There are only a few books that have made a significant change in political society. There are even fewer books that inspired a revolution. But in 1789, 11 years after his death, Jean-Jacques Rousseau's The Social Contract did just that. The Social Contract became the Bible of the French Revolution. From Rousseau’s opening words “Man is born free but is everywhere in chains” to his call for a government “by the people,” he risked his life and reputation by challenging the existing political order to return to the terms of the social contract and restore civil liberty.

What is Rousseau’s social contract?  Understanding Jean-Jacques Rousseau by Professor Laurence Houlgate is a study guide or companion for "smart" philosophy and political science students who want to get a better understanding of Rousseau's The Social Contract than they can get from study guides that provide only outlines and flashcards. This book assumes that students want to learn how to think critically about the ideas and theories presented by Rousseau. It does this by breaking down each chapter into segments with running commentaries by the author. The commentaries clarify Rousseau's most difficult passages while giving students lessons in critical thinking and philosophical method.

Each chapter segment is followed by questions for thought and discussion. These questions not only help students prepare for examinations but also provide topics for term papers.

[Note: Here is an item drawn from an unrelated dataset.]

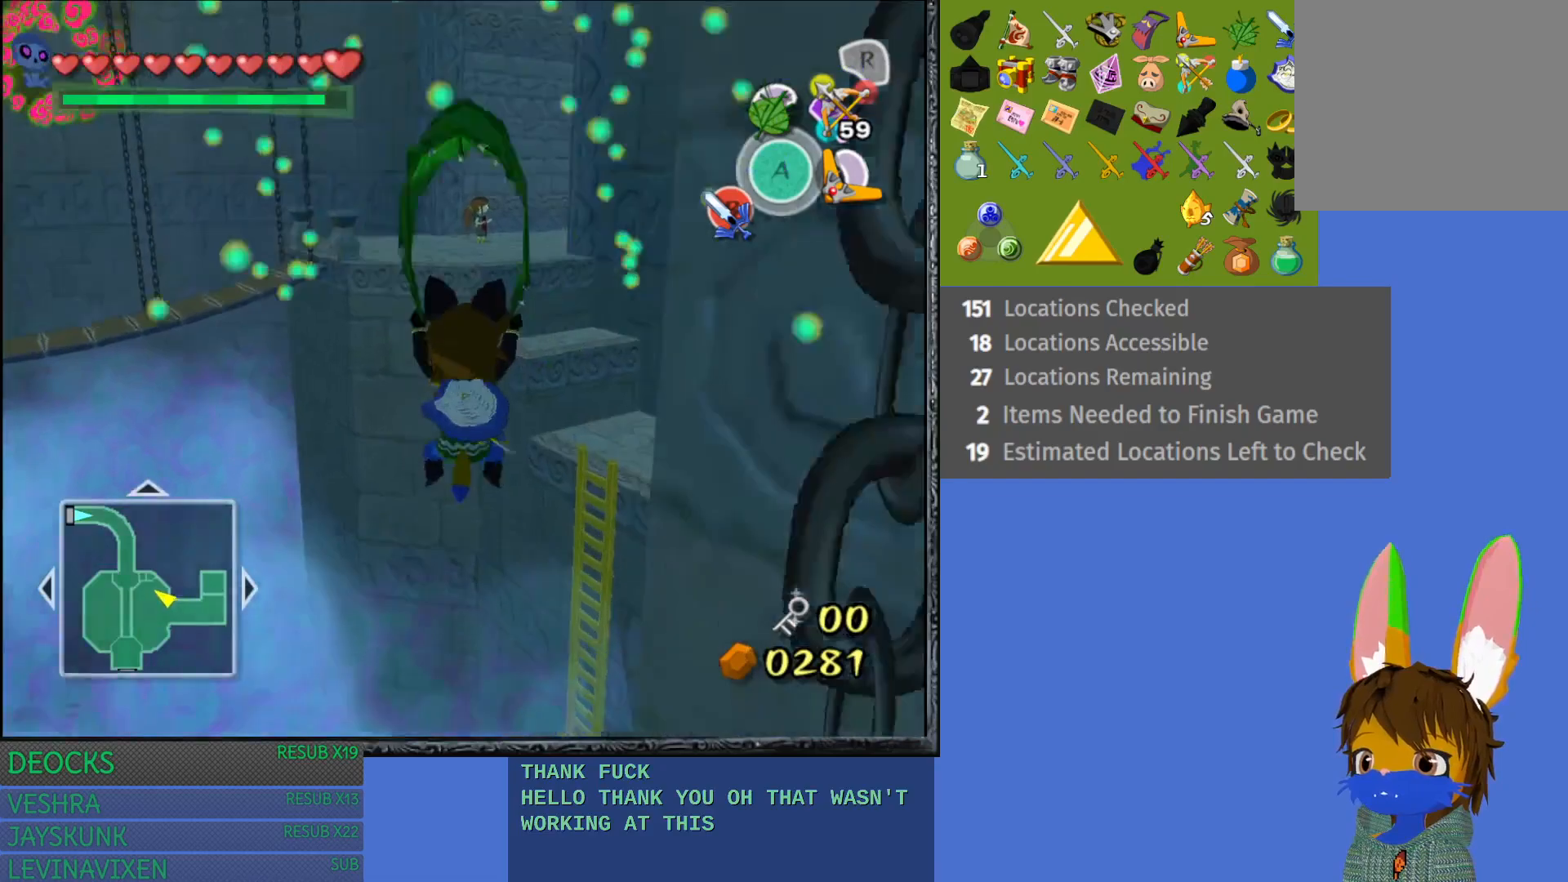
{"buttons": [], "left_stick": "up-right", "right_stick": "center", "events": []}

Part I of the book has a preface and a short biography of Rousseau. Part II is the main part of the book, providing a step-by-step interpretation and commentary for each chapter in the Social Contract. Part III compares and contrasts Rousseau's ideas and theories with those of Thomas Hobbes (Leviathan) and John Locke (Second Treatise of Government).

 

Here is a sample of what you will find in Understanding Jean-Jacques Rousseau:

 

The state of nature.

Rousseau begins chapter 6 of The Social Contract with the observation that there is probably a point at which people in the pre-political state of nature realize that they can no longer preserve their lives.  “The obstacles in the way of their preservation” are too great.  “That primitive condition can then subsist no longer, and the human race would perish unless it changed its manner of existence.”

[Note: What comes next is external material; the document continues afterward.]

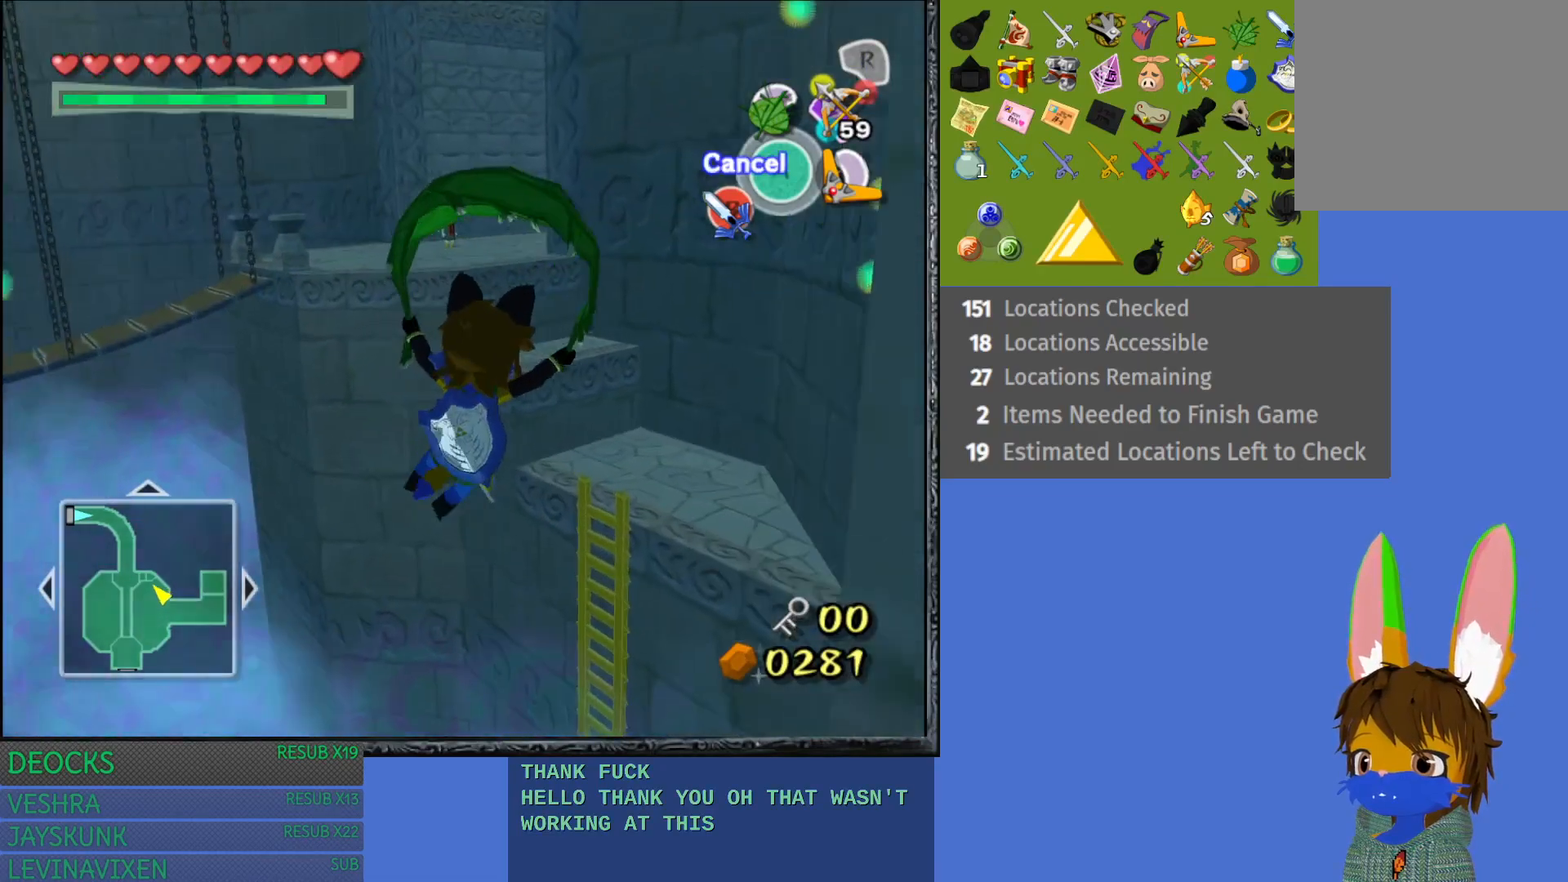
{"buttons": [], "left_stick": "up", "right_stick": "center", "events": [[250, "left_stick", "up"]]}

This is the third time that Rousseau has used the phrase “the state of nature.”  The first is in the introduction to Book I where he writes that he will show how the transition can be made from the state of nature to the state of society.  The second mention of the state of nature is in Chapter 4 where he uses the defining words “primitive independence,” “simple personal relations,” “no mutual relations stable enough to constitute either the state of peace or the state of war,” and “no constant property.” He does not clarify these phrases but one can surmise that examples of simple personal relations are those between family, friends, and members of small communities (tribes, villages, neighborhoods).  Since people in such relationships are morally dependent on each other, it is not clear what Rousseau means by “primitive independence” in the state of nature.  If children are dependent on their parents, elderly parents are dependent on their children and friends are dependent on friends, then what is it that makes these people independent in the state of nature?

 

 Rousseau’s dilemma

Rousseau continues: If people cannot survive in the primitive condition of the state of nature, they have no choice but to form “by aggregation a sum of forces great enough to overcome the resistance.” This requires that “several persons come together,”  each motivated by a desire for self-preservation but each giving up part of their liberty to protect and preserve others as well as themselves. 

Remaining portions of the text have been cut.